Tuesday, October 19, 2010

GS and JNJ Earnings Are In

In my last post, I mentioned two forecasts from my model on stocks going into earnings, and discussed the implications of a model's performance during this critical time period.

GS and JNJ earnings have been reported, and our model's insight was correct in both cases. In the case of JNJ, analysts' predictions gave an average of $1.15 per share, with a low of $1.10 and a high of $1.17. In reality, JNJ reported $1.23 per share, despite a minor slip in revenue, and raised their EPS forecasts for year-end. As for GS, America's perennial investment bank, analysts averaged a forecast of $2.29, with a low of $1.81 and a high of $3.00. They came in at $2.98, just shy of the maximum forecast.

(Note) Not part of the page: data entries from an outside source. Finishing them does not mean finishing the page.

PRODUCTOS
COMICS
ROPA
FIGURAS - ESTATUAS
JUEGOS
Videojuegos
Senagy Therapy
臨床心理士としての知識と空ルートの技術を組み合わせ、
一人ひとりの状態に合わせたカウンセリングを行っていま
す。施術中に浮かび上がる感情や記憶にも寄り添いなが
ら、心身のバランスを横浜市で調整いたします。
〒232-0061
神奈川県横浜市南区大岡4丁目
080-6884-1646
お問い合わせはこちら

It is 9:15 right now and both stocks are down in pre-market trading, so only time will tell how the market will react. What is interesting, though, is the fact that our model's predictions were in line with true changes in the company's fair value. Whether the perceived value will change with it, of course, remains to be seen.

Monday, October 18, 2010

GS and JNJ Earnings Tomorrow

I've been working on an options trading strategy recently, which would loosely be classified as "volatility arbitrage." As an experiment, I took some of the trades it implied on two stocks entering earnings announcements: GS and JNJ. Both were long, coupled with a short position in PG. The short position is less important to the experiment, but is necessary for reasons unimportant.

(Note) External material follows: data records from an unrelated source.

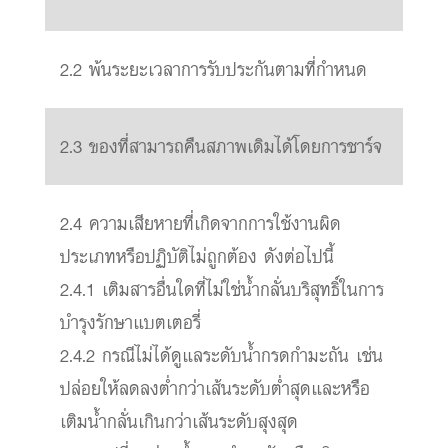
2.2 พ้นระยะเวลาการรับประกันตามที่กำหนด
2.3 ของที่สามารถคืนสภาพเดิมได้โดยการชาร์จ
2.4 ความเสียหายที่เกิดจากการใช้งานผิด
ประเภทหรือปฏิบัติไม่ถูกต้อง ดังต่อไปนี้
2.4.1 เติมสารอื่นใดที่ไม่ใช่น้ำกลั่นบริสุทธิ์ในการ
บำรุงรักษาแบตเตอรี่
2.4.2 กรณีไม่ได้ดูแลระดับน้ำกรดกำมะถัน เช่น
ปล่อยให้ลดลงต่ำกว่าเส้นระดับต่ำสุดและหรือ
เติมน้ำกลั่นเกินกว่าเส้นระดับสุงสุด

The reason I find this particular moment so fascinating is because, in my opinion, it is the truest test of a strategy. When earnings are reported, equities experience a rare moment in which the full information set that determines their value is available. There is something of a "reset" to the perceived fair value, in which all market participants have the same information.

The question is, will the earnings announcement disrupt my strategy, or actually bolster it? If a model works by correctly identifying the genuine value of a security, the earnings announcement should force a convergence to fair value, which would be beneficial to the strategy. If, on the other hand, it works by predicting the changes in investors' whims, and in fact does little to determine true value, the earnings announcement should disrupt the strategy.

Naturally, the optimal strategy would fare well in both scenarios. But how could that be? We must construct portfolios that are sensitive to a likely outcome (such as convergence to fair value) but still robust and immune to other possible scenarios in which investors misread the evidence.